Please continue the personal reflection "On the Road to Gethsemane..." from the sentence after its last one, carrying on its account of trying to find the way back.

PASSAGE.
************
Tuesday, December 13, 2016

On the Road to Gethsemane...

 Jo Coudert writes Of all the people you will know in a lifetime, you are the only one you will never leave nor lose...

It's a good thing to pursue something. But it's a terrible thing to pursue what you think is the right thing when it turns out it's not. Worse still, it's awful looking for something you think exists but doesn't. Talk about chasing the wind.

I've always said on the road to Gethsemane I lost my way....And for the last few years, I've been trying to find that way back. Or so I thought. I felt what i'd lost was my relationship with God, I missed how it used to be. I wanted to get back to there. What is there? To praying, to reading my bible, to meditating. But over the last few years I've done that. Even after I felt disconnected, I went through the motions based on something I heard on Christian radio. And I've been doing that. I started last year with the pursuit of God and I felt that got me even closer. I've been praying, not like I used to, but almost like I used to. But still, I didn't feel I was there yet. Sometime this year after doing the second group studies, I felt I was almost there, if not a different and better height than I used to be.
************
ENTRIES SUPPLIED.

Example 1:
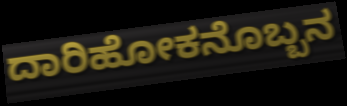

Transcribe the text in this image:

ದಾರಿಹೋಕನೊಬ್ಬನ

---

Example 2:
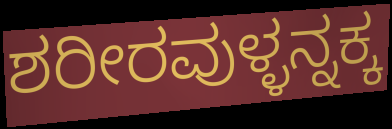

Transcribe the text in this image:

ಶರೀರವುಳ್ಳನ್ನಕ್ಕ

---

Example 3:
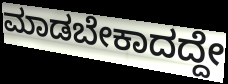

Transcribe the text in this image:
************
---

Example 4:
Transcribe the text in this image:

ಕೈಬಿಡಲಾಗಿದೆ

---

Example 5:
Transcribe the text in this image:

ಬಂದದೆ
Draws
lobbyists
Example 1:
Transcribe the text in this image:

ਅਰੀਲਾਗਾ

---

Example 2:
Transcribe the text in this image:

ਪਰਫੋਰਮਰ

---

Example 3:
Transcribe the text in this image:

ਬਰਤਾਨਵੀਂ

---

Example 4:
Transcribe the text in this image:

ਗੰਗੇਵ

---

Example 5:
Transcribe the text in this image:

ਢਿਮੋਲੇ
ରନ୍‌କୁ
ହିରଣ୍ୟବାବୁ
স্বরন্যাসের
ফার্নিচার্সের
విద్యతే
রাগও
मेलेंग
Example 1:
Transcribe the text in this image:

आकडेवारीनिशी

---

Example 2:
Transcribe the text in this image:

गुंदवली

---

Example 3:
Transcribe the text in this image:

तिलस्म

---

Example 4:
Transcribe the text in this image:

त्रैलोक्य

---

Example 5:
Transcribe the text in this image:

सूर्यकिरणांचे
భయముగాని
************
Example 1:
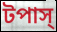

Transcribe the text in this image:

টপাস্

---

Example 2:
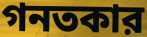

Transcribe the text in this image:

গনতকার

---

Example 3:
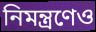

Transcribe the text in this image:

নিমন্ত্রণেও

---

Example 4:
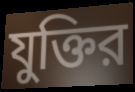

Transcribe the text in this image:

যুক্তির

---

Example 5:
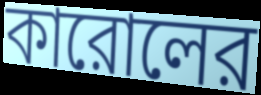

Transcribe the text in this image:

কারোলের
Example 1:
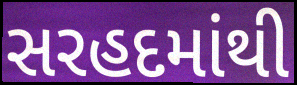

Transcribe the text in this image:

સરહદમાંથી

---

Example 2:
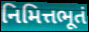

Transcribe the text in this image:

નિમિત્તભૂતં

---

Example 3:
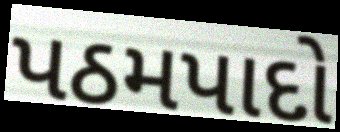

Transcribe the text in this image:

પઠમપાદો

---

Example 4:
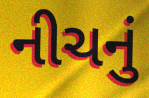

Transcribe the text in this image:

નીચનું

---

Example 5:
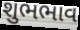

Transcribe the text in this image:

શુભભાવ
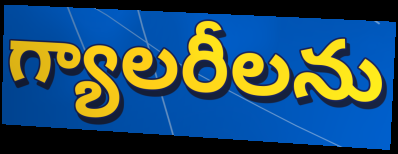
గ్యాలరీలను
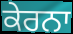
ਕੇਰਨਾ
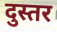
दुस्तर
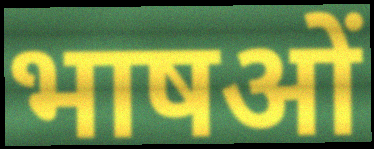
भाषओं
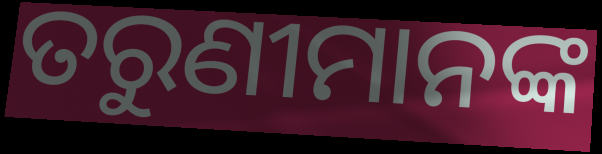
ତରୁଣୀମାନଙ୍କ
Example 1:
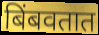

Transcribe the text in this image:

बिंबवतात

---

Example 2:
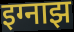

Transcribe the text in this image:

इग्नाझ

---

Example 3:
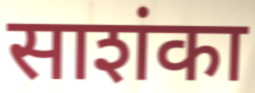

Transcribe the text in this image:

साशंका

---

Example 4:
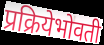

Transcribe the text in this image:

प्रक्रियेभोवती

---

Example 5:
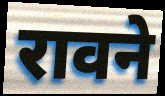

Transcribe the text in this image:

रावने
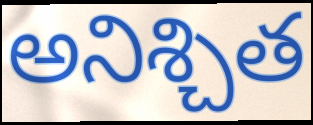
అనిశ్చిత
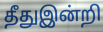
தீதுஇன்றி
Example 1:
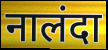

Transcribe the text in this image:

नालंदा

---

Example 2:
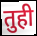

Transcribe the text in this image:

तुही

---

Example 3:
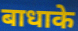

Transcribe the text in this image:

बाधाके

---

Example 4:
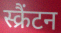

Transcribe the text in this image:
************
SOLVED PROBLEM.
So what has this got to with the quote at the beggining? Here's what I discovered lately:  On the road to Gethsemane it wasn't so much the way I lost. I lost something most people would argue you can't lose and I will argue it's possible to lose. I lost ME. Who I am and was. It hit me sometime after my last post. Now, I agree and disagree with Jo Coudert. I beleive a person can lose who they are, their identity, such that they become muppets, moving at the will of others. But I do agree that in this life, while people may desert me, I'll be there for me. Whether I'm there in my right mind or not, I'll still have myself.  I actually just started reading chapter one of her book and I haven't gotten past the first page.

It wasn't the way I had lost. It wasn't the praying and reading my bible and all the other stuff that made me what I was. David Seabury wrote, and I'll paraphrase since i can't find the book to quote verbatim , 'look to a time when you were happy, what were you doing then? Go back and do those very things.' Well, I was reading my bible, I was praying, and still....What I was missing was the fact that I wasn't me. What made me me was that I never compromised back then. I felt free to be me and I was me. I didn't fear the eyes of man.

What changed? I compromised! I've looked back at all my failures since college and I've realized they were due to the fact that I compromised myself. Every single one! But where did I change? Oh, I'm not going to go into all that. But what I came to see was that I wasn't thinking. I was doing what others told me to do. Now that is a grievious error. It's the self-neglect in it's worst form!

So on the road to Gethsemane, I lost me.  How is that possible? Hmm...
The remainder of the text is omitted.